TIME: You met Jeanette in 1988. Is it her, and your family, from which you draw so much of your sense of purpose?

Kagame: I really find a lot of strength [from them]. My moments with my wife and my children have the highest value of any moment for me. I take some relaxation from it. It takes away any bad days I have had. It’s very refreshing. I can start all over again. It’s been that way right from the time we built our family, and it gets better every day. We go out together in town to restaurants, to meet friends. I try as much as possible to give them a normal life.

TIME: Are you working 24/7?

Kagame: It comes close to that. Either working or thinking. [But] it turns out to be some kind of fun, also. It’s like you cannot do otherwise so you try to enjoy it, try to find some life in dealing with complex issues. It just becomes a way of life. People look to you got a way out of this mess. And you enjoy that responsibility in the end. At certain times you do.

That’s what I am required by Rwandans to do for them. The good thing is Rwandans are very, very responsive to the needs of a situation. They play their part, I play mine and that’s how we manage to make good progress even under such pressure. In the outside world, a number of times I have met people who say: “The whole world has descended on Rwanda! The country is being torn apart!” And they find people here are still in one piece and they get surprised.

TIME: There are few greater contrasts in the world than crossing the border from Rwanda into Congo. In one, street lighting, smooth roads, law and order, development; walk a few feet and it’s unpaved and potholed, there’s rebels waving AK-47s around, there’s refugees, there’s no power and terrible poverty.
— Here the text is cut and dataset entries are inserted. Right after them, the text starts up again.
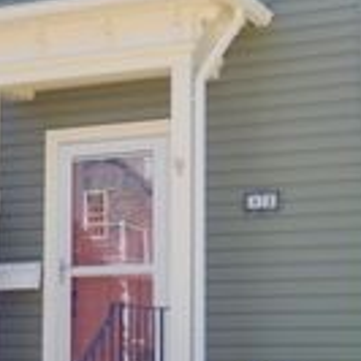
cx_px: 106
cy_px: 162
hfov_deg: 18.0
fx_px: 1133
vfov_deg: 18.1
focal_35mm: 96
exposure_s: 1/200
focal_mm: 20
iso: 100
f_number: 7.1
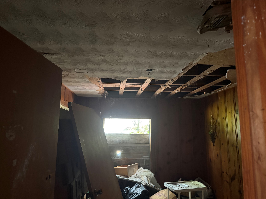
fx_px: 184
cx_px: 133
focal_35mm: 24
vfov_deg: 56.8
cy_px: 100
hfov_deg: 71.6
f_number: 1.78
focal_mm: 6.76
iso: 1000
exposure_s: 1/28
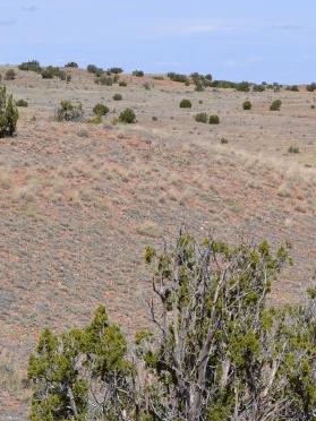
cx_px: 227
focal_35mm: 124
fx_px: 1509
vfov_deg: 15.9
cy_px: 219
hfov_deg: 11.9
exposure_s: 1/320
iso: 100
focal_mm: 40
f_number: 9
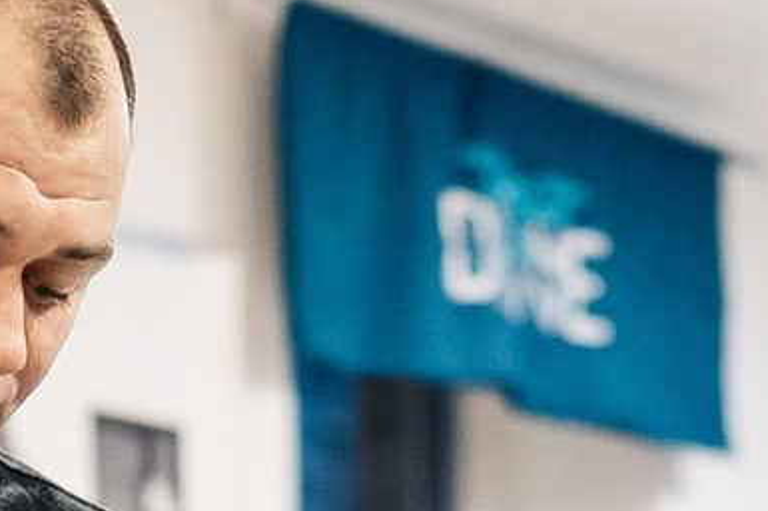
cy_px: 1001
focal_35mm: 233
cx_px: 345
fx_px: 4966
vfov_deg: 5.8
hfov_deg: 8.8
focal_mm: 35
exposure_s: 1/250
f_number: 1.4
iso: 1000
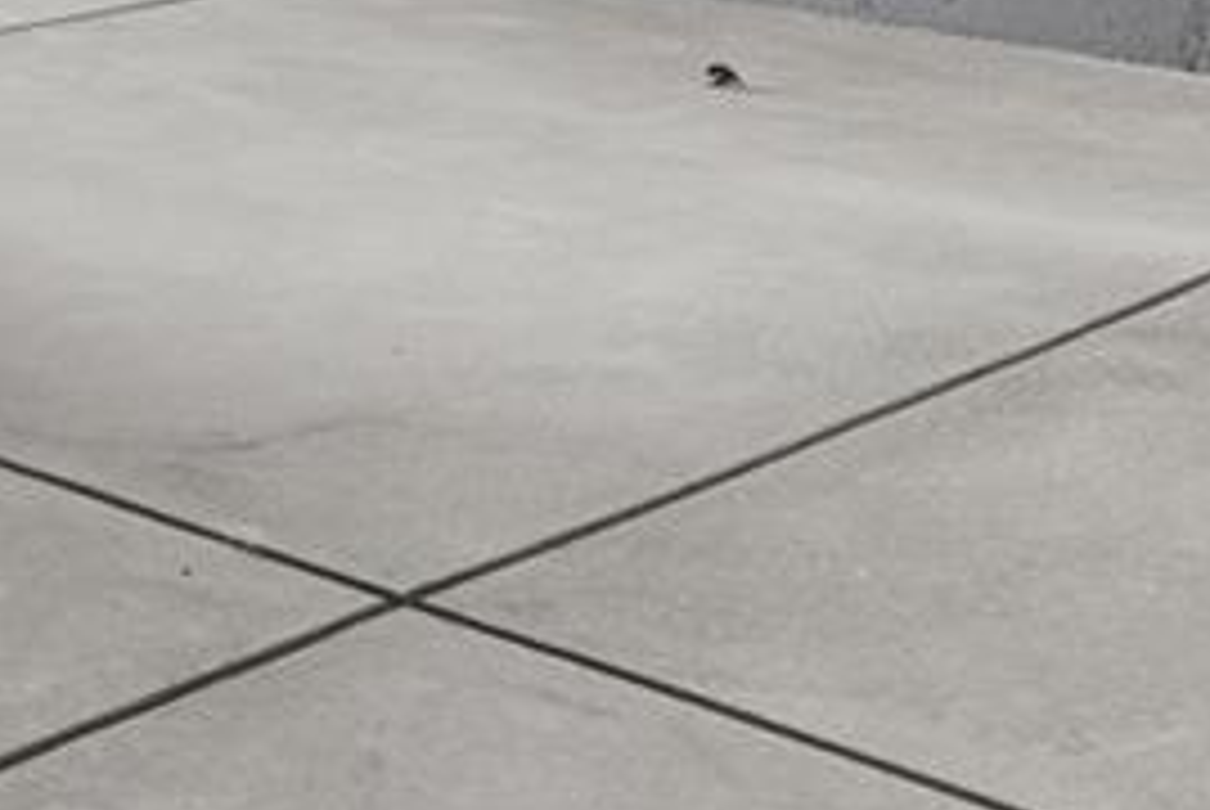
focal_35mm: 98
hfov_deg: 19.4
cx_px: -292
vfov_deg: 12.9
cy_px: -590
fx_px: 3296
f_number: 8
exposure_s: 1
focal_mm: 16.5
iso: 100
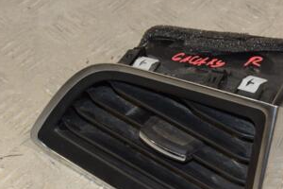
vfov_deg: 10.1
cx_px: 182
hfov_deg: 15.2
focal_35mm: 135
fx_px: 1061
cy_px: 130
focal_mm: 45
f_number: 7.1
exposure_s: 1/200
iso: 800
Kagame: And that contrast is taken is a negative. We are held responsible for this difference. No. Compare us with ourselves. Look at our history and see where we are now. That’s a better comparison than comparing us with Congo. The two are different and have different histories. For us, we are doing it for ourselves, not as compared with Congo or anybody else.

It should be the same in Congo. If you look at the size of wealth of Congo, the question is why should it be like that? Why does Congo look like that? It shouldn’t. [Comparing us] becomes the false basis for making a judgment against us. Some people try to explain the difference by saying Rwanda must be exploiting the wealth of Congo. Do they think that’s what lights our streets and puts up all these buildings in our city and builds our roads? That’s a very shallow way of thinking.

Maybe people who raise these issues should be asking themselves a simple question: why does Congo, that has this wealth, not thrive on it?